====== Estratto selezionato ======

Il film rappresenta dunque un passo ulteriore nell’ambito di questa sensibilizzazione?
«Mi sono chiesta come potere lanciare un piccolo segnale di speranza e arrivare anche a chi, magari, non preferisce la lettura. Amo il cinema e la risposta è stata naturale: farne un film. Il cinema ha un linguaggio diretto e potente. È un mezzo di comunicazione universale che parla davvero a tutti. Ho chiamato il regista Alberto Meroni che ha subito risposto con entusiasmo e mi ha proposto di lavorare con il giovane regista Giona Pellegrini».
La pellicola si chiude con un palloncino rosa che vola via, nel cielo. Che significato attribuisce a questa scena?
«La scena di chiusura rappresenta il trauma che si fa leggero e vola via. È il simbolo della libertà che raggiungi attraverso la terapia. La psicoterapia è un percorso che aiuta a comprendere le ragioni profonde del tuo malessere. Ti accompagna e ti sostiene dandoti la forza per affrontare i traumi e i dolori della tua vita».
Quale è stata la sua esperienza a tal proposito?
«Affrontando la rabbia, la frustrazione, il dolore acquisisci gli strumenti che ti permettono di lasciare andare. Di liberarti del peso che ti stai portando dentro. Un peso che solo tu puoi levarti di dosso. Il fardello si fa quindi leggero e tu puoi affrontare la vita con uno spirito nuovo».
Ci sono anche tanti silenzi. Devastanti.

====== Record estratti ======

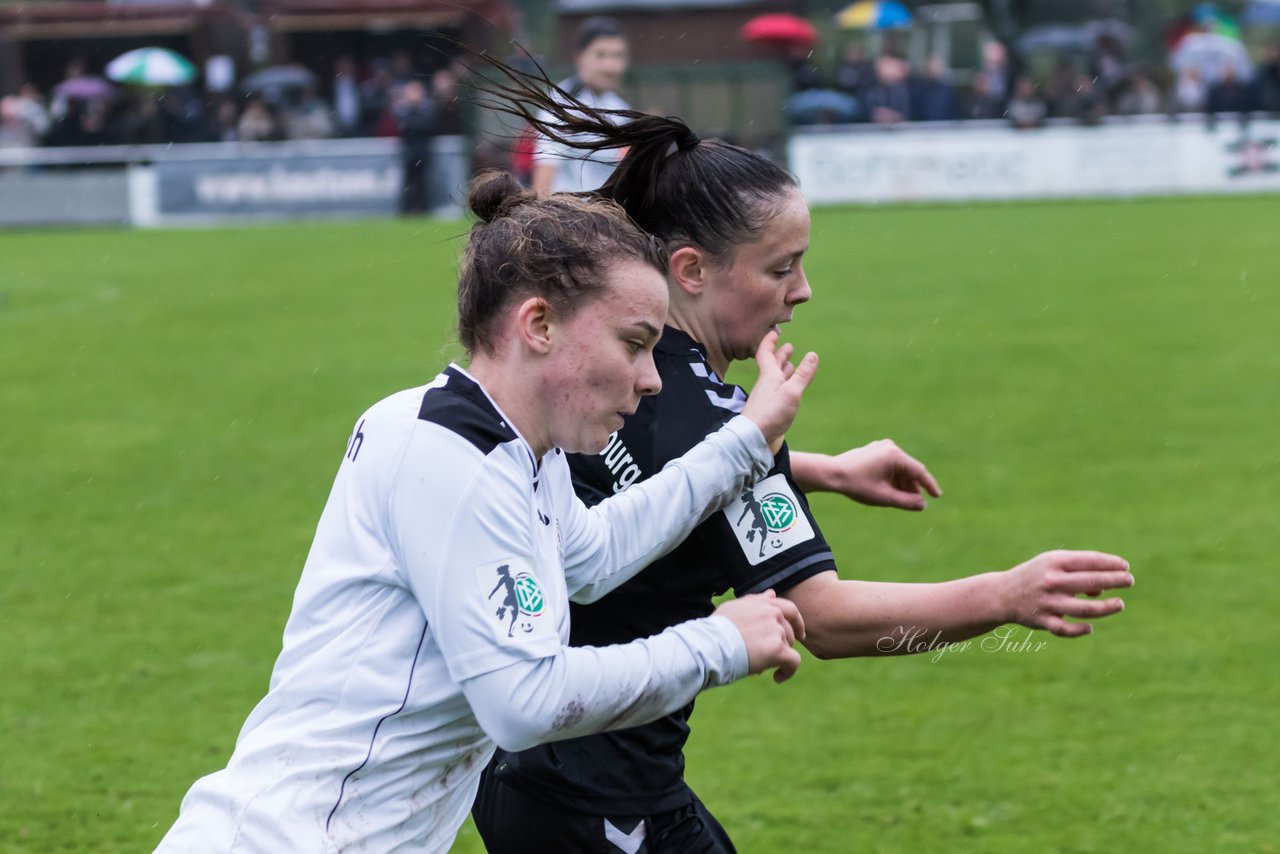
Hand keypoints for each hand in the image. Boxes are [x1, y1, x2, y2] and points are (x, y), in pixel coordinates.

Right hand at [714, 590, 805, 682]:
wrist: (710, 644)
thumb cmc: (716, 629)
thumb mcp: (734, 607)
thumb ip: (755, 601)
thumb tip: (771, 594)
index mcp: (763, 603)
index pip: (788, 608)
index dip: (795, 622)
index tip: (798, 633)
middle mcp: (772, 613)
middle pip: (789, 630)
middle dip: (783, 643)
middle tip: (771, 655)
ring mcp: (776, 631)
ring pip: (789, 646)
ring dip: (779, 656)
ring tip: (762, 666)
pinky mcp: (778, 649)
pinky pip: (793, 661)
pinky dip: (788, 671)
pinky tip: (777, 677)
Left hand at [741, 331, 818, 454]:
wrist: (754, 439)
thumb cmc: (771, 413)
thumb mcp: (791, 391)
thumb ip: (802, 374)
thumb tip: (813, 354)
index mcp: (768, 376)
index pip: (765, 353)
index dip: (769, 341)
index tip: (773, 331)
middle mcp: (766, 384)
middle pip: (772, 365)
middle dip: (780, 355)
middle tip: (788, 346)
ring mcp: (768, 398)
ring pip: (776, 379)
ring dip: (783, 369)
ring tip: (790, 364)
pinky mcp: (771, 410)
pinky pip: (779, 392)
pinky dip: (785, 385)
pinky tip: (789, 390)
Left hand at [810, 440, 941, 509]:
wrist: (831, 474)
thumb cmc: (856, 485)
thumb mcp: (883, 497)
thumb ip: (906, 502)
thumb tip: (922, 504)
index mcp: (894, 455)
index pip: (919, 471)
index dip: (930, 485)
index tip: (938, 496)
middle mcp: (890, 447)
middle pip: (909, 470)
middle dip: (913, 487)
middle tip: (916, 503)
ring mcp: (882, 447)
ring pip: (900, 468)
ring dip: (903, 483)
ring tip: (902, 500)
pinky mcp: (875, 451)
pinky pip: (891, 465)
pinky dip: (894, 477)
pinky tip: (891, 490)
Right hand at [1001, 550, 1132, 636]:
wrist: (1002, 594)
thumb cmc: (1036, 576)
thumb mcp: (1051, 565)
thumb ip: (1078, 571)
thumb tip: (1103, 589)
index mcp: (1053, 563)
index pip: (1089, 561)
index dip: (1111, 564)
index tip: (1125, 566)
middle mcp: (1051, 581)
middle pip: (1091, 582)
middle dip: (1115, 581)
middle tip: (1130, 581)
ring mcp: (1047, 603)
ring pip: (1084, 609)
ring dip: (1106, 607)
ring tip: (1120, 604)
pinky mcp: (1042, 621)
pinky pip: (1065, 629)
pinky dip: (1079, 630)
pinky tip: (1090, 627)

======

(Istruzioni operative):
**a.** Secondo l'intervista sul film, con quale giovane regista Alberto Meroni ha proposto di lavorare?
**b.** Trascrivi dall'intervista sul film il passo che comincia con "Quale è stata" e termina con "tanti silenzi. Devastanti.".
I record non servono per svolgere l'esercizio.

(Risposte attese):
**a.** Con Giona Pellegrini.

**b.**
Quale è stata la sua esperienza a tal proposito?
«Affrontando la rabbia, la frustrazione, il dolore acquisisci gli strumenti che ti permettono di lasciare andare. Di liberarti del peso che ti stai portando dentro. Un peso che solo tu puoi levarti di dosso. Il fardello si fa quindi leggero e tu puoi affrontare la vita con uno spirito nuovo».
Ci sono anche tanti silenzi. Devastanti.